And now, he takes his unconventional approach to fame to new heights by covering the December issue of Vogue all by his lonesome—something no man has never done before.

In the accompanying cover interview, Styles talks about how his fondness for playing dress-up goes all the way back to childhood, when his mother would put him and his sister Gemma into costumes, and when he was cast as a church mouse in a school play. “There’s so much joy to be had in playing with clothes. I’ve never really thought too much about what it means—it just becomes this extended part of creating something,” the musician said.

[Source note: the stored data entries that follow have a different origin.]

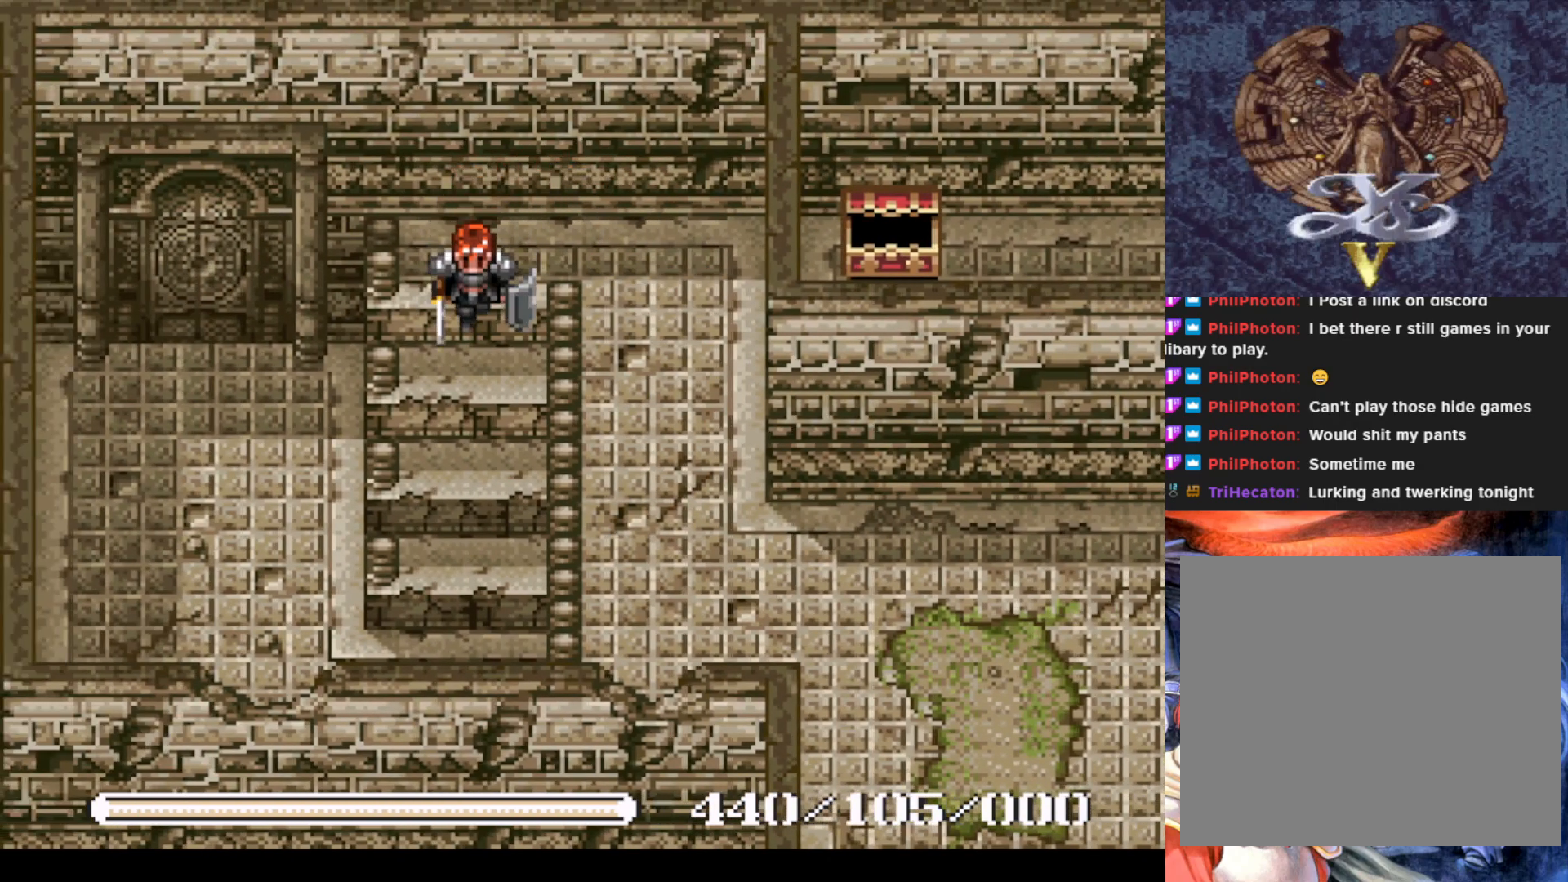
{"buttons": ["DPAD_DOWN"], "left_stick": "center", "events": []}
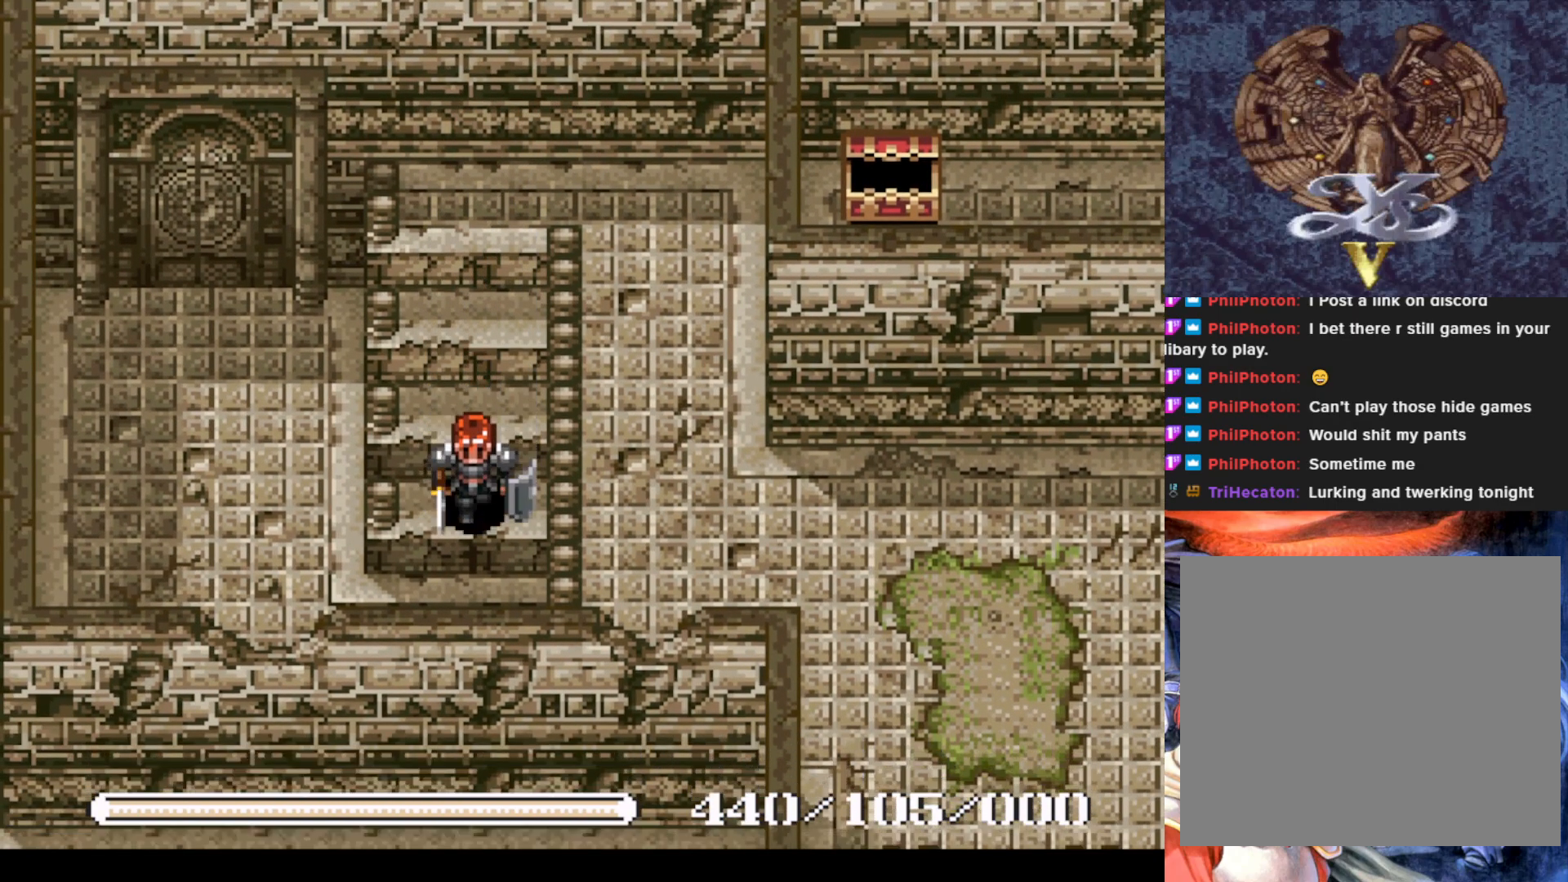
{"buttons": ["DPAD_LEFT"], "left_stick": "center", "events": [[134, "DPAD_LEFT", "down"], [217, "DPAD_DOWN", "up"]]}
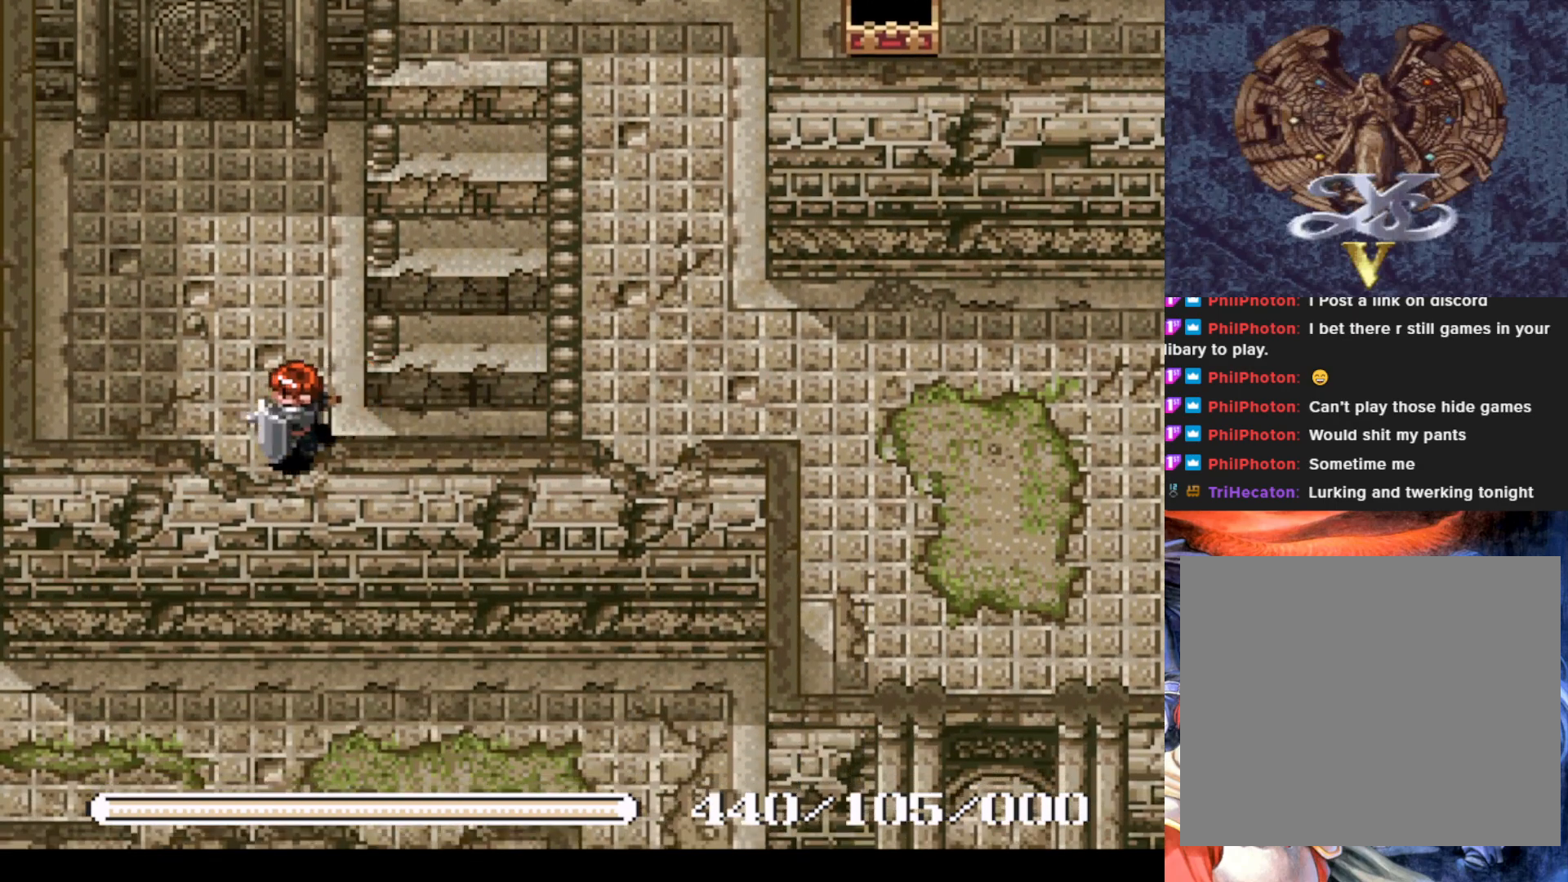
{"buttons": ["DPAD_UP"], "left_stick": "center", "events": [[167, "DPAD_UP", "down"], [233, "DPAD_LEFT", "up"]]}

That playfulness he’s developed over the years seems to be paying off as he becomes the arbiter of what could constitute a viral trend. Styles could wear just about anything and it would become a global sensation. Don’t believe that? Just take, for example, the sweater he wore for a rehearsal of the Today show in February. The color-blocked J.W. Anderson cardigan was reminiscent of a Rubik’s Cube, and in typical Styles fashion, it was accessorized with his signature pearl necklace. Naturally, the sweater adorned by Styles went viral, with fans knitting and crocheting their own interpretations of the cardigan and sharing the results on TikTok, which then “impressed” the designer Jonathan Anderson so much that he shared the pattern and a tutorial on YouTube so that anyone could have the Harry Styles Rubik’s Cube cardigan dupe for free.

If that’s not enough to make you believe in the extent of Styles’s impact, the Victoria & Albert Museum in London has requested to place the original J.W. Anderson cardigan in their institution. “It’s going to be in their permanent collection,” Styles’s stylist, Harry Lambert, excitedly told Vogue. “Is that not sick? Is that not the most epic thing?”

Let’s put the pearl necklace in the Smithsonian, next.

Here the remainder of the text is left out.